Violations bubble up as `DynError::Nullability` with `col`, `path`, and `index` for precise diagnostics, allowing the unified facade to report user-friendly messages instead of panicking.
## Integration Points
- `DynSchema` satisfies `typed_arrow_unified::SchemaLike` for runtime cases, so you can switch between typed and dynamic implementations behind a single API.
- `DynBuilders` implements the unified `BuildersLike` contract; typed builders use a zero-cost `NoError`, while dynamic builders return `Result`.
- Lower-level consumers can call `new_dyn_builder(data_type)` to embed dynamic columns into custom pipelines without adopting the whole facade.
## Supported Data Types
The factory builds the following Arrow logical types (Arrow RS v56):
- Null, Boolean
- Int8/16/32/64, UInt8/16/32/64, Float32/64
- Date32/64, Timestamp (all units, optional timezone), Duration (all units), Time32 (Second/Millisecond), Time64 (Microsecond/Nanosecond)

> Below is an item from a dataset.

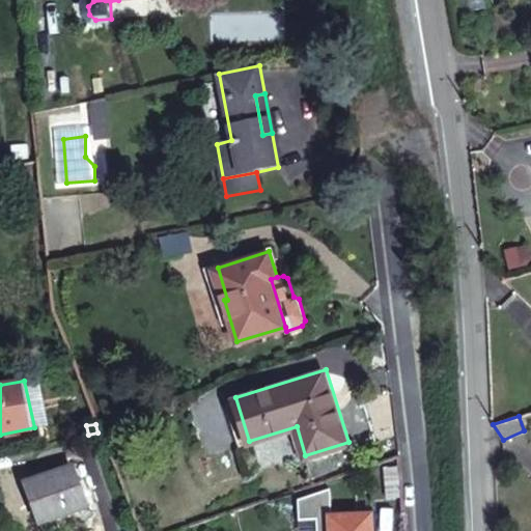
[(88,505),(74,465),(32,479),(48,520),(88,505)]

- Utf8, LargeUtf8, Binary, LargeBinary, FixedSizeBinary
- Dictionary with the above strings/binary types or primitive values
- Struct, List, LargeList, FixedSizeList (including nested combinations)

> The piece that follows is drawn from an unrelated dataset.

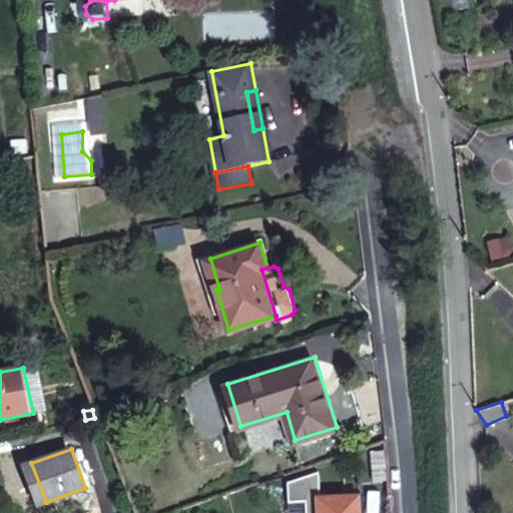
[(320,466),(321,494),(347,493),(346,466),(320,466)]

- Map/OrderedMap (keys non-null, value nullability configurable)
- Union (dense and sparse)
Unsupported types currently fall back to a `NullBuilder`. Extend `new_dyn_builder` as Arrow gains new logical types.
## Examples & Tests
- `cargo run -p typed-arrow-dyn --example nested_struct_list` shows nested structs and lists.
- `cargo test -p typed-arrow-dyn` exercises dictionaries, deep nesting, and nullability validation.
## License
This crate shares the repository license; see [`LICENSE`](../LICENSE).